>>
Industry>>
Management consulting>>
What the Failure Rate Gets Wro...About 75% of venture-backed companies never return capital to investors. That figure, from a Harvard Business School study of more than 2,000 companies funded between 2004 and 2010, gets cited all the time when someone wants to talk a serious person out of a serious bet.
But what if it's the wrong number to be citing? The number is accurate. It just doesn't measure what people think it measures.
What the failure rate tracks is whether a specific company, at a specific point in time, converted its thesis into a self-sustaining business with returns to investors.
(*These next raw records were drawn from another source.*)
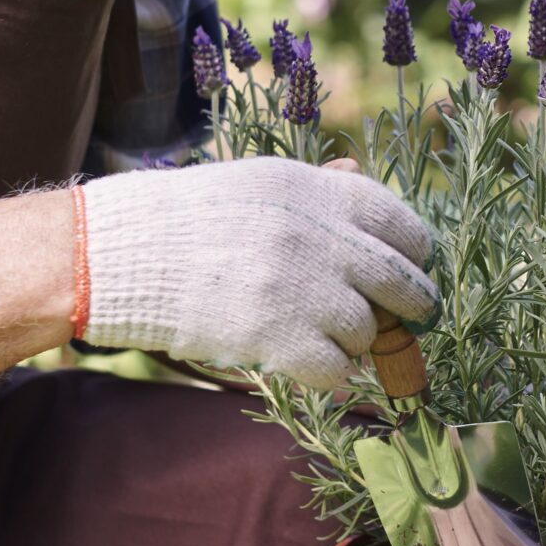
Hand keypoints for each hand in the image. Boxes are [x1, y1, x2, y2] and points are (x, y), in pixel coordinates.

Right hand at [79, 157, 434, 384]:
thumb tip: (358, 173)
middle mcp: (324, 239)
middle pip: (402, 284)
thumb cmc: (197, 214)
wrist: (131, 252)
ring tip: (324, 333)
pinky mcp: (280, 338)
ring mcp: (305, 291)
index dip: (415, 254)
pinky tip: (311, 362)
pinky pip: (336, 369)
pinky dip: (331, 372)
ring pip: (367, 332)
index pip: (404, 228)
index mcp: (324, 194)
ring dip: (354, 340)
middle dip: (410, 306)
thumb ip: (319, 186)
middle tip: (403, 318)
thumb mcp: (264, 181)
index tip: (409, 267)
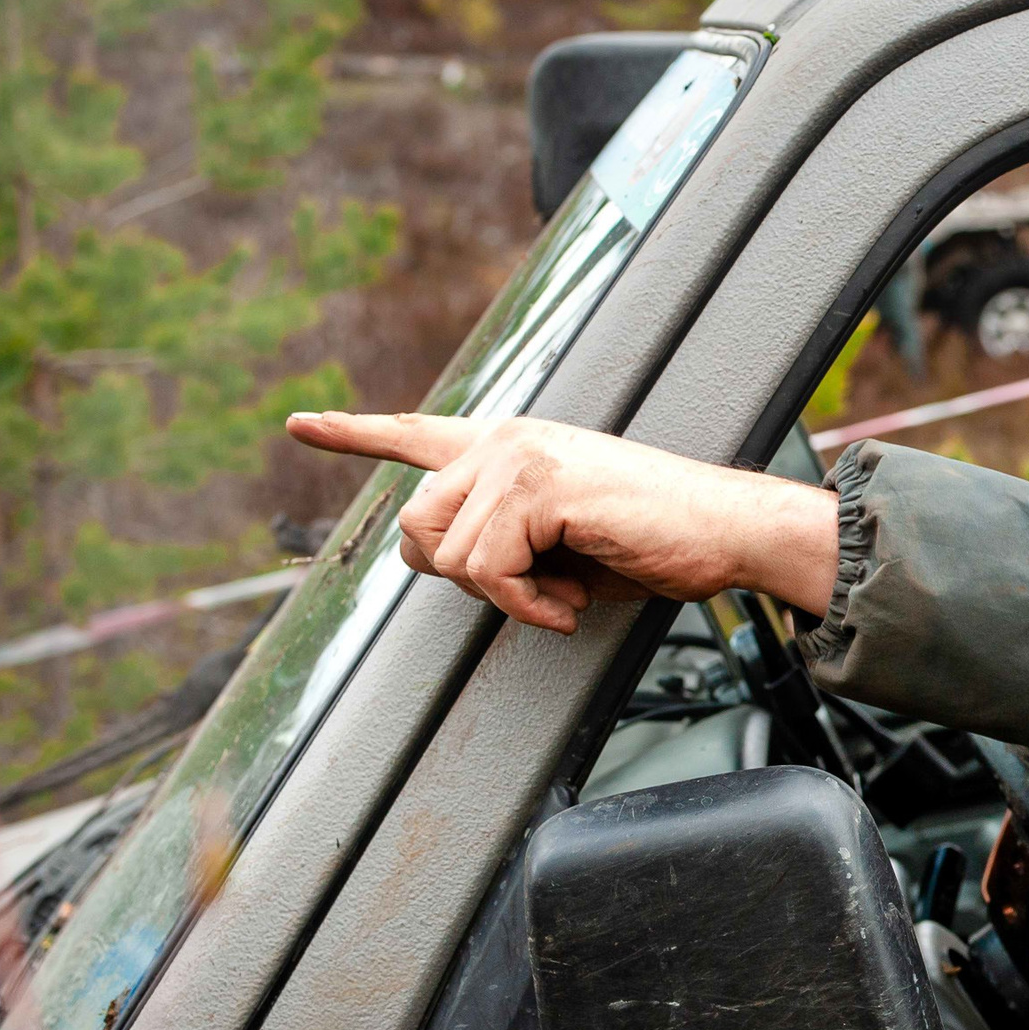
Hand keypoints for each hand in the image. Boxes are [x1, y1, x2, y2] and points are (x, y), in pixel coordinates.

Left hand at [284, 412, 839, 633]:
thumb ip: (501, 536)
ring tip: (565, 591)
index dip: (356, 434)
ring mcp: (520, 457)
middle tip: (538, 589)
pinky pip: (487, 572)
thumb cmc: (656, 542)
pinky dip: (527, 605)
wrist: (727, 532)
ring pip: (449, 557)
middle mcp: (507, 440)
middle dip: (468, 580)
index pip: (420, 434)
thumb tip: (448, 560)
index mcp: (514, 448)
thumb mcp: (561, 542)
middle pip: (417, 529)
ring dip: (508, 598)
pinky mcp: (538, 486)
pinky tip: (571, 601)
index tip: (301, 425)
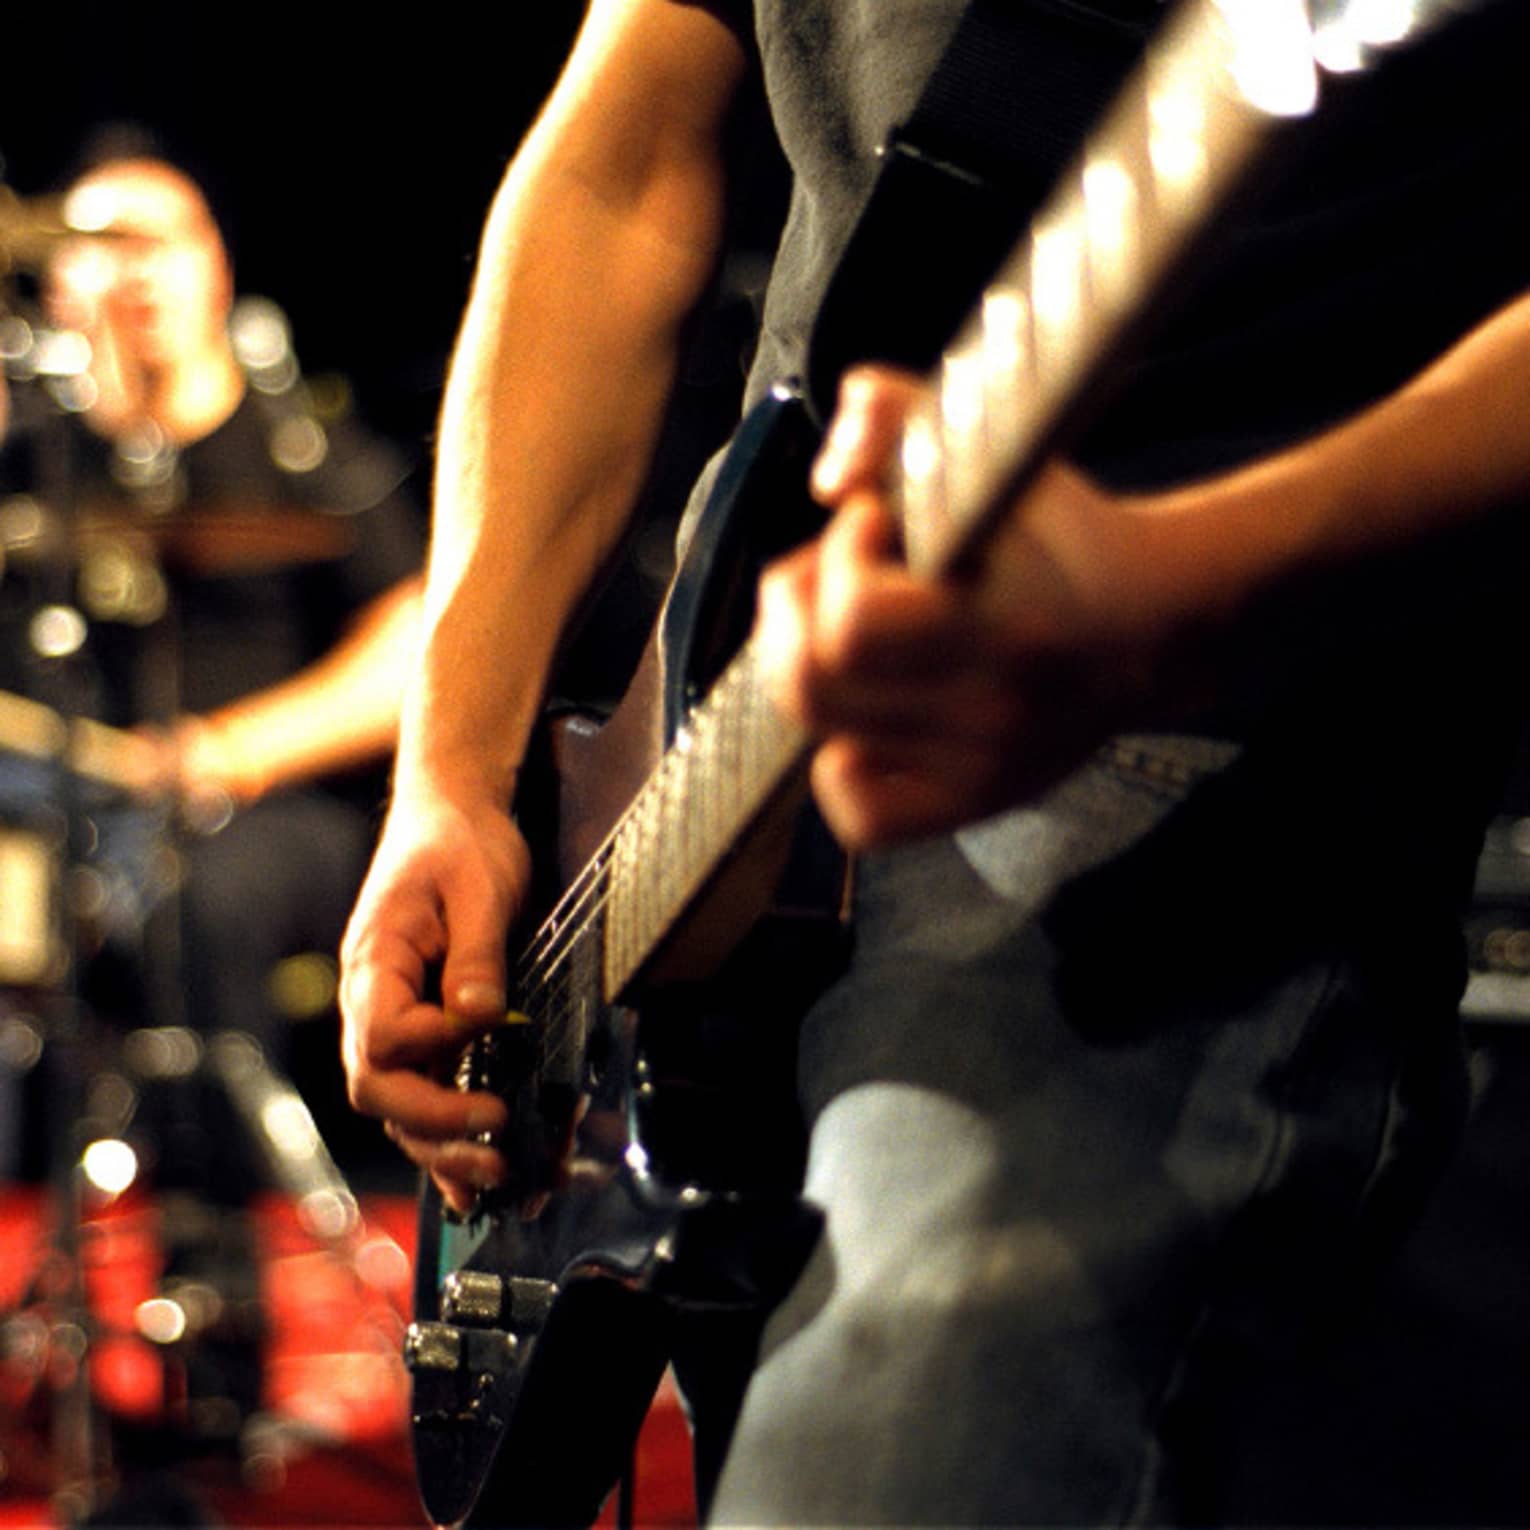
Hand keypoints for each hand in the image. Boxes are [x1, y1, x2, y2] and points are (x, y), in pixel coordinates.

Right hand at [339, 784, 527, 1214]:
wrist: (450, 818)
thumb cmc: (459, 844)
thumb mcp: (477, 886)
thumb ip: (476, 953)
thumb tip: (479, 1016)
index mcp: (375, 964)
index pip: (381, 1036)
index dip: (431, 1050)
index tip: (486, 1034)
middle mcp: (371, 1002)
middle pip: (378, 1088)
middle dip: (435, 1126)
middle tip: (495, 1144)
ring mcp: (393, 1020)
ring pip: (398, 1105)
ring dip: (441, 1148)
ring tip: (495, 1177)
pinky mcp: (423, 1031)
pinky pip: (420, 1095)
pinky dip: (441, 1141)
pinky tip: (469, 1183)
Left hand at [756, 367, 1214, 846]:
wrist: (1155, 625)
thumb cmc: (1064, 537)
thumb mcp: (994, 449)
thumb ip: (896, 414)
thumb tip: (826, 478)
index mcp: (1002, 628)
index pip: (852, 625)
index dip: (836, 561)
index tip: (870, 523)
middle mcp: (989, 715)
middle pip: (810, 687)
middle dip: (796, 610)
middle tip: (830, 573)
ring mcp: (979, 770)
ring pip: (821, 737)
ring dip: (809, 668)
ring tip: (846, 628)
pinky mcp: (971, 804)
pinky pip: (860, 815)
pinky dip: (838, 765)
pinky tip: (865, 715)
What it doesn't track is what the company produced on the way: the knowledge it generated, the researchers it trained, the tools it built, the approaches it either validated or proved obsolete.
In most businesses that distinction doesn't matter much. The company is the value container, and when it closes, the value closes with it. In frontier companies, those that are built on moonshot bets, that's not how the value flows.
In the late 1990s, a generation of companies — Celera, Incyte, CuraGen, Human Genome Sciences — raced into commercial gene sequencing on the premise that controlling genomic data would be among the most valuable positions in medicine. The business models failed. By 2005, Celera had placed its formerly proprietary genome sequence data into the public domain. The sector looked, by conventional accounting, like a record of misallocated capital.
Except the knowledge didn't disappear. The sequencing infrastructure, the laboratory methods, the analytical software, the researchers trained in those programs: all of it redistributed into the next generation of genomics. The companies now editing inherited disease out of human genomes are in many ways building on a substrate that the "failed" wave funded.
Take Colossal Biosciences. The de-extinction technology company reached a $10.32 billion valuation by September 2025 and had reintroduced the dire wolf in April of that year, using multiplexed CRISPR tools, ancient DNA sequencing, and AI-guided genome analysis that accumulated across decades of prior frontier work.
The same knowledge-transfer logic is visible in Astromech, the AI-biotechnology company Ben Lamm founded after co-creating Colossal, building alongside Harvard geneticist George Church. Astromech is developing a predictive engine for biology — applying AI to forecast evolution, disease risk, and system vulnerabilities before they manifest. The company reached a $2 billion valuation within nine months of launch, a direct extension of the genomic and AI infrastructure Colossal and its predecessors spent years building.
One organization that has deliberately built an understanding of the value of a moonshot into its operating model is the Defense Advanced Research Projects Agency, or DARPA. It accepts, as a feature rather than a concession, that most of its programs won't achieve their stated objectives. Goals are sometimes set at levels that analysts describe as virtually impossible to achieve. The knowledge generated by those near-misses seeds the next generation of attempts and reduces the cost of what follows. Behind every DARPA success, as the agency's own analysts describe it, is a mound of failure that made it possible.
Apollo worked the same way at a larger scale. By 1963, the program was consuming roughly 60% of U.S. integrated circuit production, not because anyone planned to build the semiconductor industry, but because the program's requirements forced that level of use and development. That pressure generated more than 1,800 traceable spinoffs and helped define the structure of the semiconductor industry itself.
Analysis by Benedict Evans of roughly 7,000 Horsley Bridge investments made between 1985 and 2014 found that 6% of deals generated 60% of total returns. Within that distribution, the companies with the biggest outcomes were often the ones that attracted the most skepticism at founding. The failure rate is a description of that pattern, rather than a consideration of its cause. While only a small percentage of companies succeed, the ones that do are often building on or reimaging the failed moonshots of the past. Those that succeed often do so precisely because companies that failed before them took the same kind of chance.
Rather than ask how likely a company is to fail, the better question for evaluating a frontier company may be: what capability is being produced per dollar deployed? How much technically novel knowledge? How many researchers trained at the frontier of disciplines that barely existed when the company was founded? What tools does the category now hold that it didn't hold before?
Those outputs are harder to model than a return multiple. They're also the primary mechanism by which frontier investment generates durable value, compounding across companies and across time, long after individual vehicles close.